» Objetivo:
Reproduce del artículo sobre el victimismo el pasaje que va de "El problema comienza" a "bien y del mal.", ambos incluidos.

» Fragmento seleccionado:
■ ■ ■ ■
Entre la euforia y la tiranía, un título más: ‘La melancolía democrática’. Hay algo de todo eso en lo que evidencia la extemporánea auto-victimación de Sánchez y su recurso al desbordamiento emocional frente la debida rendición de cuentas.
Rasgarse las vestiduras, acusar de blasfemo a cualquiera que cuestionase su poder, era lo propio de los fariseos en tiempos de Cristo. Hoy Bruckner toma como referente un texto de Bertrand Russell que se remonta un siglo atrás. En ‘La virtud de los oprimidos’ alertaba sobre una tendencia emergente: considerar a los oprimidos moralmente superiores. No sólo es objetivamente falsa, también peligrosa, pues si la opresión eleva la condición moral de quien la sufre, el argumento contra la opresión se debilita.
Lo que entonces era un síntoma ha derivado en una fiebre global. La frivolización de la victimación a todas las escalas. “La víctima se ha convertido en el héroe, quizá el único héroe de nuestro tiempo”. No hace falta más. Puesto que cada cual puede encontrar razones para considerarse víctima de algo o de todo -los ricos (o los presidentes) también lloran- igualmente todos y cada uno de nosotros quedamos legitimados para glorificarnos. Un mundo de rebeldes con o sin causa, de lo particular a lo colectivo. Y del victimismo como fenómeno ecuménico -o epidémico- a la masificación de la auto-heroización.
El problema comienza cuando elevamos esa victimación narcisista al ámbito político. Declararse victima emocional, por encima de lo racional, exime a quien así se declara de actuar en orden a los estándares éticos. Una vez sacralizado el estatus de víctima, el que sufre, incluso si su sufrimiento se debe a sus propios errores, cuenta con una ventaja retórica absoluta. ¿Para qué? Para seguir actuando a su soberano criterio, por encima del bien y del mal.
Pobres víctimas reales de los que se declaran víctimas sin serlo, salvo de sí mismos.
■ ■ ■ ■
» Extractos de datos:
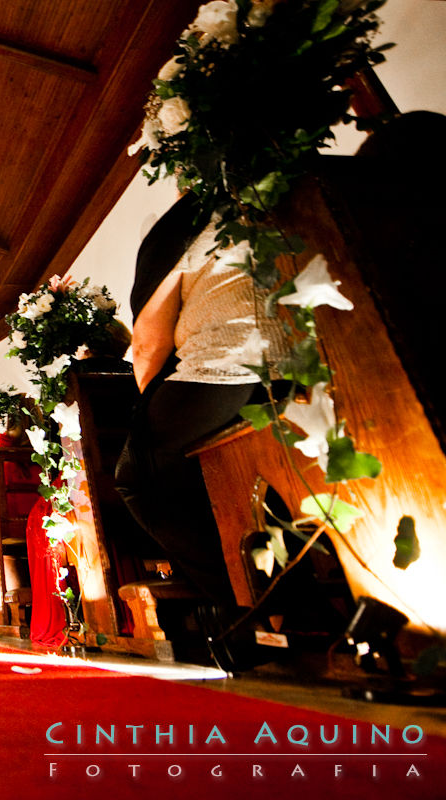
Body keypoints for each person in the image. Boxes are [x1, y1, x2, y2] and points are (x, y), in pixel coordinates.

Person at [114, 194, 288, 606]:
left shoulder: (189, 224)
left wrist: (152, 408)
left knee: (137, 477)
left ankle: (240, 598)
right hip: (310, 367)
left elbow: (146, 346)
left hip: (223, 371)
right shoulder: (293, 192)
■ ■ ■ ■
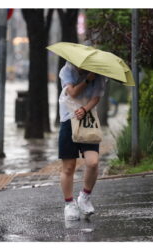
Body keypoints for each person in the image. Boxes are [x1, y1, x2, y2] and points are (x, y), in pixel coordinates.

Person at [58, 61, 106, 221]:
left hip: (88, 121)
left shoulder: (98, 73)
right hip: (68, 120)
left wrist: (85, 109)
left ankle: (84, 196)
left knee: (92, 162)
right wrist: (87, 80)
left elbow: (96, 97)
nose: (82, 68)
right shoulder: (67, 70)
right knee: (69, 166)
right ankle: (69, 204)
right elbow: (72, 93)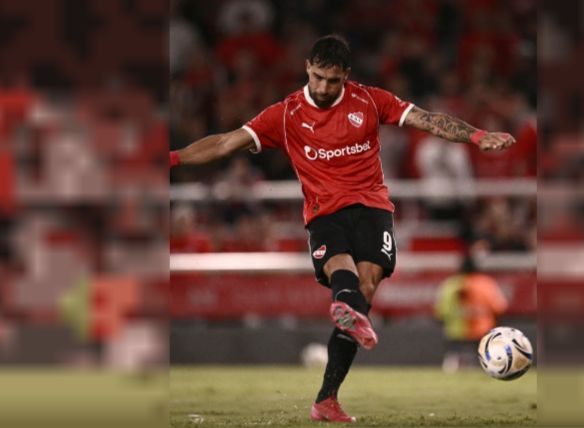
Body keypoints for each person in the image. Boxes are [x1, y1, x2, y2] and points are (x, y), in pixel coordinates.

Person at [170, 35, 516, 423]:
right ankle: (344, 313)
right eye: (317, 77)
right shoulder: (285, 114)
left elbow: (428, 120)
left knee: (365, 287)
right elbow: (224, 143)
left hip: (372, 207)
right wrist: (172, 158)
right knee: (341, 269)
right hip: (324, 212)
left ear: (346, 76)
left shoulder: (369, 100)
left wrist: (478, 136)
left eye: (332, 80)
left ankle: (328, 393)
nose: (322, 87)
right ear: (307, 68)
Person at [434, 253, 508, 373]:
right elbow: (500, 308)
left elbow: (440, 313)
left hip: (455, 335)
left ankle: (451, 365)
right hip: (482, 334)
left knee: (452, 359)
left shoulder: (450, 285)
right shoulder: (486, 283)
■ ■ ■ ■
» Solución:
El problema comienza cuando elevamos esa victimación narcisista al ámbito político. Declararse victima emocional, por encima de lo racional, exime a quien así se declara de actuar en orden a los estándares éticos. Una vez sacralizado el estatus de víctima, el que sufre, incluso si su sufrimiento se debe a sus propios errores, cuenta con una ventaja retórica absoluta. ¿Para qué? Para seguir actuando a su soberano criterio, por encima del bien y del mal.